Released Wednesday, the staff report also recommends not enforcing design guidelines in some zones, saying that the measures are needed because the city has so many new policies layered on to old ones that it’s reaching a breaking point.

“This regulatory complexity, combined with technology gaps, COVID impacts and resource consequences as a result of decreasing revenues, led to an unsustainable imbalance between application demand and staff capacity to process that demand,” said the report from the city’s recently appointed city manager, Paul Mochrie.

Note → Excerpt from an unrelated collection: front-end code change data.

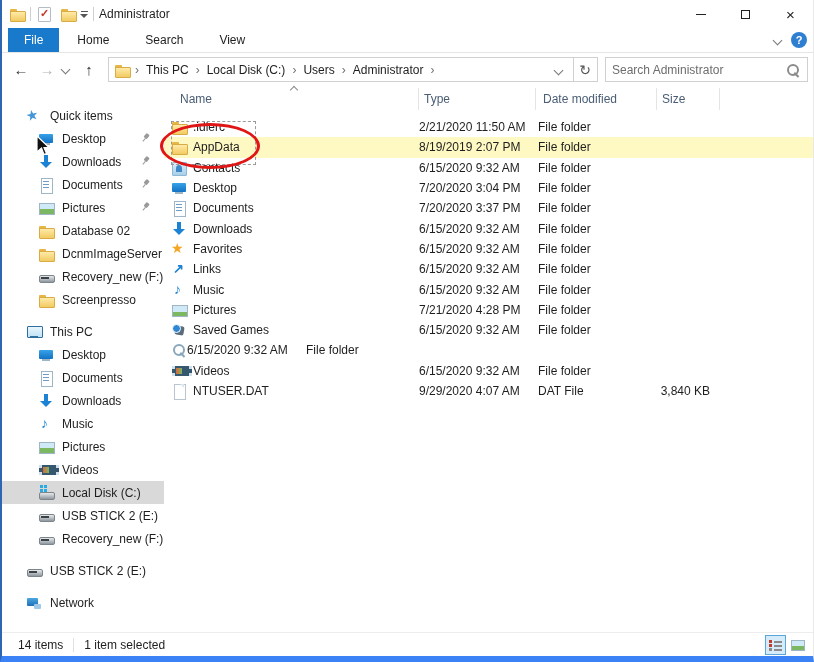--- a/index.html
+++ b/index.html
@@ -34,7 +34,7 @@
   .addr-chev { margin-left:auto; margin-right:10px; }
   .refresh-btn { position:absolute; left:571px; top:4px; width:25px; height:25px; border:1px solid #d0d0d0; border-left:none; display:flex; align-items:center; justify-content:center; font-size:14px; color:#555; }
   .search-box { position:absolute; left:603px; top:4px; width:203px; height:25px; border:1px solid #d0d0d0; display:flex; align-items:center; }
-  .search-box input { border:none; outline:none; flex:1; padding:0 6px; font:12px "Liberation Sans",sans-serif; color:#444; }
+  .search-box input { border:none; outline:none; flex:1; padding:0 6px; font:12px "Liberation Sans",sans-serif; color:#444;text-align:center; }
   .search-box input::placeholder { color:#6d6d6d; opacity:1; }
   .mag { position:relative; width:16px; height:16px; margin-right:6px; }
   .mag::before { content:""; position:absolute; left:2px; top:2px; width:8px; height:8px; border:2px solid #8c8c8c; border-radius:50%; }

“Over time, the permitting and licensing process has increasingly been used as the tool by which to achieve Council objectives. This practice has been a major contributor to the current operational difficulties being faced by staff,” the report continued.

If Vancouver doesn’t simplify its processes, the report noted, the city runs the risk of driving even more people to build and do renovations without permits.

Mayor Kennedy Stewart, who has been pushing for improvements to the permitting system for years, said he fully supports the changes.

However, Green Party Councillor Adriane Carr said she is concerned about some of the recommendations, especially the temporary suspension of requiring new zero-emission standards.

“Buildings account for 60 per cent of [greenhouse-gas emissions]. That one, I’m having real difficulty with,” she said. “The climate emergency isn’t on hold.”

Ms. Carr said she was somewhat less concerned about the changes to the tree-protection bylaw, adding that local residents are more concerned about bigger trees that are cut down.

Mr. Mochrie’s report, based on recommendations from the outgoing head of the permitting department, Jessie Adcock, recommends that the tree-protection bylaw be changed to apply only to trees with trunks bigger than 30 centimetres, rather than the current 20 – a move that would affect about 200 trees a year.

The report also recommends limiting the requirement for an arborist report with every development, something that can cost more than $1,500. The city became much more rigorous about tree protection several years ago after a study came out showing it was losing tree canopy.

The new proposals by the city, which follow years of committee meetings with builders about the permitting issues, received a positive reception by some stakeholders – though some still had reservations.

“Of course it’s all welcome,” said Jon Stovell, president of Reliance Properties Ltd. and recent chair of the Urban Development Institute, a development-industry association. “But they’re not really being bold enough. They’re nibbling around the edges.”

He said the city’s complex zoning system is the main problem in holding up development of more housing.

“There are many hundreds of restrictions throughout [the system]. It takes 2½ years to get a permit for a four-storey wood-frame building.”

Most of the new exemptions will apply to single-detached or duplex zoning, but Mr. Stovell said the slowdown on applying new building-code requirements for zero emissions will also help larger residential projects.

“Any cessation of further changes is helpful,” he said.

The mayor said he has heard that it has been difficult for builders to even find the products needed to meet the new-building standards – such as the requirement that all new houses three storeys and below be built with electric heating.

“The supply chains are still developing,” Mr. Stewart said.